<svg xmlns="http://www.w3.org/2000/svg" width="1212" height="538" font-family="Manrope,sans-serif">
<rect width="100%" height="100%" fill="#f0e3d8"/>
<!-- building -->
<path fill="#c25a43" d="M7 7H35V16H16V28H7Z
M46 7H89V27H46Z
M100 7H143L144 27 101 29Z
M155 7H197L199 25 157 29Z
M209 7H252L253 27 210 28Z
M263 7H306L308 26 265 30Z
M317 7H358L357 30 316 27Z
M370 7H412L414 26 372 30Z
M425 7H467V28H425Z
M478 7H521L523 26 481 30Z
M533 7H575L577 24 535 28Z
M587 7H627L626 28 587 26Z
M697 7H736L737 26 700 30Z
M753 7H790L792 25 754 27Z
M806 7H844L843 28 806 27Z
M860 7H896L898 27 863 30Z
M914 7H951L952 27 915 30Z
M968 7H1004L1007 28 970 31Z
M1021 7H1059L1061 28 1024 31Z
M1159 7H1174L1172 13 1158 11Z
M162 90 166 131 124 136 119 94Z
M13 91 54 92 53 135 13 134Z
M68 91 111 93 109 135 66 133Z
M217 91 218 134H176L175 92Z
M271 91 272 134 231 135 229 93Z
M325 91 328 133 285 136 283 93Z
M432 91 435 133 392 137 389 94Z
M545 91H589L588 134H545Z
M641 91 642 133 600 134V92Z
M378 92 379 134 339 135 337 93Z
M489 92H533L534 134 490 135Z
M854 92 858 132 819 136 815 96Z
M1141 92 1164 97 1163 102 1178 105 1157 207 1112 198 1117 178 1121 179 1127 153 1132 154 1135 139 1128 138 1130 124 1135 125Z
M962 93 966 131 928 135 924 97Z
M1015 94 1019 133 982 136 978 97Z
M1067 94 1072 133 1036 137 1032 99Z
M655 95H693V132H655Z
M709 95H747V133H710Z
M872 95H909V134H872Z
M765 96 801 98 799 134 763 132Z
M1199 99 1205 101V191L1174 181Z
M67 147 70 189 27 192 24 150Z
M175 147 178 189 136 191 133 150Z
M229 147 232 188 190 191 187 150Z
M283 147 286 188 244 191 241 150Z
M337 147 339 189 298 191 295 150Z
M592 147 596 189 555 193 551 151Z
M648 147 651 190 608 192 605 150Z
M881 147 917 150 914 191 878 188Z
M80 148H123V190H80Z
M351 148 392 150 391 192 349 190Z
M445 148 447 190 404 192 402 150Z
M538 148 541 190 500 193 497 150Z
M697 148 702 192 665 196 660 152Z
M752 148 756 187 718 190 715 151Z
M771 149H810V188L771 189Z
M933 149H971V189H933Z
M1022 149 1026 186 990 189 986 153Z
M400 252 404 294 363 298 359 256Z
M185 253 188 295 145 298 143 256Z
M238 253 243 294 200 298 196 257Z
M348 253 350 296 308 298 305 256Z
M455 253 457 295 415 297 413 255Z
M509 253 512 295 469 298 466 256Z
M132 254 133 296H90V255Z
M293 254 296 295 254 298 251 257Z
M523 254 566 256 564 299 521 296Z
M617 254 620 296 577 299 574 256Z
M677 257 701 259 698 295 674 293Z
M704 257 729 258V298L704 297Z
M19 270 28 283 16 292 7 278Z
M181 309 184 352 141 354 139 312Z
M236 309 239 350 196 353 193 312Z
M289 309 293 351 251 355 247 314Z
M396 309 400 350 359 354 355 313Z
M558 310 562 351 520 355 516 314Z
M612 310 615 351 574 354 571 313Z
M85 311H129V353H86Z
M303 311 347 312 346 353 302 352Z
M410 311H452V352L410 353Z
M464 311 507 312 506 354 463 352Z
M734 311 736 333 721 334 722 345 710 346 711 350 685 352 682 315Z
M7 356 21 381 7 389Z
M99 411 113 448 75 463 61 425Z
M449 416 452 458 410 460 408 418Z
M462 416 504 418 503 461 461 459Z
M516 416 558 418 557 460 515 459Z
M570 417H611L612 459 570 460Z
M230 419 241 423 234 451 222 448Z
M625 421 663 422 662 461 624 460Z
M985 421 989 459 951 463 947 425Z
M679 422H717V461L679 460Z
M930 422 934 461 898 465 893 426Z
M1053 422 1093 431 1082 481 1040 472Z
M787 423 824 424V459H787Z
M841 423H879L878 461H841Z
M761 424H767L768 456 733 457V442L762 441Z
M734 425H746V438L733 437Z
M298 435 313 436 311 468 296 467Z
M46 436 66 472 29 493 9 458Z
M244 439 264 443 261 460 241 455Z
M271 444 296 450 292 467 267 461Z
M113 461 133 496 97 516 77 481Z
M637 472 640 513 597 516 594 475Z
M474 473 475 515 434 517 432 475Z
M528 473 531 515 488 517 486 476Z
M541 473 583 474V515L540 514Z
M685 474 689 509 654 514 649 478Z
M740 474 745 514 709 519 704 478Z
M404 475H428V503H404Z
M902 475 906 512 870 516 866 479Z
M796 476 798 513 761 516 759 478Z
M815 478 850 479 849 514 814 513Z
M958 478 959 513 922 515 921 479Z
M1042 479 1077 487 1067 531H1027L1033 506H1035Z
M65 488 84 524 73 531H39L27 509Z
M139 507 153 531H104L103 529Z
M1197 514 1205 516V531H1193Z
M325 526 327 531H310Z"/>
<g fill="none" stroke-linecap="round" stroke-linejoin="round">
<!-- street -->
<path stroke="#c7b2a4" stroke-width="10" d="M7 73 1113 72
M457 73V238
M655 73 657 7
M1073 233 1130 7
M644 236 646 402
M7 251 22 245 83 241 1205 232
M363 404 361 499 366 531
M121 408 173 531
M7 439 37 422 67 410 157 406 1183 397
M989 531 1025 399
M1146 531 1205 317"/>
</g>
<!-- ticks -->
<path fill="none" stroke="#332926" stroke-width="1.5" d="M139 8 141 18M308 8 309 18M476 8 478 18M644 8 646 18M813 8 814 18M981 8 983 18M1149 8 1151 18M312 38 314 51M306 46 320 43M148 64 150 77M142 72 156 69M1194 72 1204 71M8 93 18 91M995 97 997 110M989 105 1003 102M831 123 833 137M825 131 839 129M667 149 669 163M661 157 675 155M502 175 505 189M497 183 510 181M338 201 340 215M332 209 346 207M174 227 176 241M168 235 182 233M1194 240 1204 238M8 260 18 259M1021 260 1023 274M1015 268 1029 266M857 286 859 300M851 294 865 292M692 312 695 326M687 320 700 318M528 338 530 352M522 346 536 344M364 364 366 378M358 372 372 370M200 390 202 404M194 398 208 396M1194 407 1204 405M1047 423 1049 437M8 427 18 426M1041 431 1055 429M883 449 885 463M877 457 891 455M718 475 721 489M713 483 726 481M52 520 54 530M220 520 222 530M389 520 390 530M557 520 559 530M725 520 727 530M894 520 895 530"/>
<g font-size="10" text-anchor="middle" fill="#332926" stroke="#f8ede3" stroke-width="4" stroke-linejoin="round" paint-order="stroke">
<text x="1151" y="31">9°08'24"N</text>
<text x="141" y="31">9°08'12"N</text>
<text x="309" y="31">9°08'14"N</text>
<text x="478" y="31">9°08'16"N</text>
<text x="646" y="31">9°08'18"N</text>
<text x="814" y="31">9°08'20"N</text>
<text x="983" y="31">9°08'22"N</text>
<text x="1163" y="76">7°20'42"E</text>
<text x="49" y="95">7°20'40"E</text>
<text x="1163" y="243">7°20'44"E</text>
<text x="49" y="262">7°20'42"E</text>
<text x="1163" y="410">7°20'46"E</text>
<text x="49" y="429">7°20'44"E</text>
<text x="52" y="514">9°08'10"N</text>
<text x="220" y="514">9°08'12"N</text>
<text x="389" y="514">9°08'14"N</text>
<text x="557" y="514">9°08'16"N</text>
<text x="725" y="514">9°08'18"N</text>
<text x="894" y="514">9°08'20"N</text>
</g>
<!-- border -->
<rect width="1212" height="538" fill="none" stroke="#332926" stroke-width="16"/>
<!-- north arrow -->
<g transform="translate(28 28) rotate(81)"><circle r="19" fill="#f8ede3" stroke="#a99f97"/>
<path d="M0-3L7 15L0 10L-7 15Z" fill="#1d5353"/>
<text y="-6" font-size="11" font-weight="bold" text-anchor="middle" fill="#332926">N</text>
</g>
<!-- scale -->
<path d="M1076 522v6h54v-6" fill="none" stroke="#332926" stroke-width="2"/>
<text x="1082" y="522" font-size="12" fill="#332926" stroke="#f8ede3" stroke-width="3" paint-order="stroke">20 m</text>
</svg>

•••••

Find each line in the listing above that contains "round", and copy that line.

> [EXPECTED OUTPUT]:
<g fill="none" stroke-linecap="round" stroke-linejoin="round">
<g font-size="10" text-anchor="middle" fill="#332926" stroke="#f8ede3" stroke-width="4" stroke-linejoin="round" paint-order="stroke">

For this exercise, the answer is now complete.